Although the considerable advantages of intranasal drug delivery for the treatment of CNS disorders, significant challenges remain in formulation optimization, inhalation device engineering, and clinical translation. Formulation optimization focuses on improving drug stability and bioavailability while ensuring compatibility with the nasal mucosa. Nanocarriers have shown promise in improving CNS drug delivery by protecting therapeutic agents from enzymatic degradation and prolonging their retention in the nasal cavity (Terstappen et al., 2021). However, the design and optimization of nanocarriers require precise control of particle size, surface charge, and surface modifications to ensure that they can effectively penetrate the BBB or enter the CNS through the olfactory pathway. Therefore, future researches need to further explore the optimal design, safety evaluation, and translational potential of nanocarriers systems to overcome current barriers and enable broader clinical adoption for CNS indications (M. I. Teixeira et al., 2024).
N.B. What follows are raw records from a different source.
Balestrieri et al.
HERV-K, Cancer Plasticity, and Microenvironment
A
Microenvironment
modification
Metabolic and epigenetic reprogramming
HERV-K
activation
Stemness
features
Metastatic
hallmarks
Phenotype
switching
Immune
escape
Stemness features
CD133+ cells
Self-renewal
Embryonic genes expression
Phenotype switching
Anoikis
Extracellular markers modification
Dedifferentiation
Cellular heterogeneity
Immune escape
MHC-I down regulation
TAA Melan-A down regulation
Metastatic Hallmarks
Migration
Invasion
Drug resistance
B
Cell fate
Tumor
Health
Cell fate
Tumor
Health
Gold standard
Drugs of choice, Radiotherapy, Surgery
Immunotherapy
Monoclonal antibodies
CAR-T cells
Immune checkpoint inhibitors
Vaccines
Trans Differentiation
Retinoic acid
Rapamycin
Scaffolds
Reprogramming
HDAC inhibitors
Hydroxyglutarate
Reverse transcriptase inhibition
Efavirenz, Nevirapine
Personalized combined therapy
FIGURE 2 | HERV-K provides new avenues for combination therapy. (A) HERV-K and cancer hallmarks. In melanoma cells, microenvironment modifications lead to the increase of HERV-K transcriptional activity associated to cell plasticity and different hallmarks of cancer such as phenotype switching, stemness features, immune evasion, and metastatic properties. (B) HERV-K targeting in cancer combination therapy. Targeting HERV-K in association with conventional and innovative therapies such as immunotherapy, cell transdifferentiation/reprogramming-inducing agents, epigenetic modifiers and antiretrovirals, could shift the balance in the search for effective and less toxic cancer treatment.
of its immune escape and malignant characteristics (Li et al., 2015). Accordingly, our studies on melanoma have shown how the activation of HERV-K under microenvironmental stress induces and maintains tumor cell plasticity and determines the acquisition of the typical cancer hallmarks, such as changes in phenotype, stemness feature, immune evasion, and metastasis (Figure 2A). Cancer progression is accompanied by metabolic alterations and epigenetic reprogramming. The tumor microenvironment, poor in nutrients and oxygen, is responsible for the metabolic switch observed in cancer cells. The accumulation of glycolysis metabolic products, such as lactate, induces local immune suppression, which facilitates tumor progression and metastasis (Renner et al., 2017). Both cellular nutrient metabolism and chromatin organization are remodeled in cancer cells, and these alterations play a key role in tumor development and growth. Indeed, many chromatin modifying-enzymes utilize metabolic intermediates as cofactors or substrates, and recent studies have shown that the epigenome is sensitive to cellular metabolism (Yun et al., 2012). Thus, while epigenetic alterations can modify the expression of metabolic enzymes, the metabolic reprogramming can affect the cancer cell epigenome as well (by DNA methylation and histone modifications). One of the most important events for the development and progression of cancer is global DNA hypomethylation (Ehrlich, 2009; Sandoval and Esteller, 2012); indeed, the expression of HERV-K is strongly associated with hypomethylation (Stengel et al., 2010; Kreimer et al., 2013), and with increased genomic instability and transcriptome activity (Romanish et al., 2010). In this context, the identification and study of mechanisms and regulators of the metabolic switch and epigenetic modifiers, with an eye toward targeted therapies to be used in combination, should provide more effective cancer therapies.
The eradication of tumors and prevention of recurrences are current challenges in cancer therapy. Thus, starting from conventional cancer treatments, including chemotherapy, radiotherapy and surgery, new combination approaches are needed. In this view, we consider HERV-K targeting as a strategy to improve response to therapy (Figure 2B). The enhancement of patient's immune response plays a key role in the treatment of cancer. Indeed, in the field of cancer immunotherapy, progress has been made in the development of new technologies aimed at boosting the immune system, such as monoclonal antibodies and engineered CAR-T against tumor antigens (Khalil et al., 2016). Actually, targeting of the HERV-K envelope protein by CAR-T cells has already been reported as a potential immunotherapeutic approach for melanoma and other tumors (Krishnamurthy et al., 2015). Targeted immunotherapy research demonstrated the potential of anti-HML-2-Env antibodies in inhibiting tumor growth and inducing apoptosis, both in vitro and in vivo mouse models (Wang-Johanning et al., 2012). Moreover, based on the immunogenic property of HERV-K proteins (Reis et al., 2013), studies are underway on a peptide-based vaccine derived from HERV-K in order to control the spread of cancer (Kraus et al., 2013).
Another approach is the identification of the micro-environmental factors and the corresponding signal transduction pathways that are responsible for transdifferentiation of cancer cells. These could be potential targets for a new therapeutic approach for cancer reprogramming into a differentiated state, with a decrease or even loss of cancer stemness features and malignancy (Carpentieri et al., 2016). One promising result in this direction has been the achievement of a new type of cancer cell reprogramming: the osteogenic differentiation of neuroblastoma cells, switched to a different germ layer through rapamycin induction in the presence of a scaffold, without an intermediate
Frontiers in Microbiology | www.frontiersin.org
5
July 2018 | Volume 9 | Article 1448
In addition, the design of inhalation devices plays a crucial role in the effectiveness of intranasal delivery. First, the design of inhalation devices needs to ensure that the drug is delivered accurately and uniformly to specific areas of the nasal cavity to maximize drug absorption and efficacy (X. Li et al., 2024). Second, for patients with neurological conditions that impair cognitive or motor functions, user-friendly device design becomes especially critical to ensure correct and independent administration. Therefore, the portability and durability of the device are also factors to be considered to improve long-term patient compliance (A. A. D'Souza et al., 2021). Clinical translation further demands adherence to regulatory standards and comprehensive trials to demonstrate both safety and efficacy, while also addressing practical issues such as nasal irritation and inter-individual variability in absorption. Overcoming these multifaceted challenges requires a multidisciplinary and collaborative effort from drug discovery, engineering and clinical research to advance the development of intranasal delivery for CNS disorders (Huang et al., 2024).

In conclusion, intranasal drug delivery presents a novel and feasible strategy for overcoming the traditional limitations associated with central nervous system (CNS) drug administration. This review summarizes the pathophysiological mechanisms underlying common CNS disorders, evaluates the therapeutic potential of intranasal delivery, and compares its advantages with other non-invasive administration routes. Furthermore, emerging technologies—such as nanocarrier-based systems and advanced delivery devices—are discussed in detail. Finally, we examine the current progress in clinical development and commercialization, and propose strategic directions to facilitate the successful translation of intranasal delivery approaches in the treatment of neurological diseases.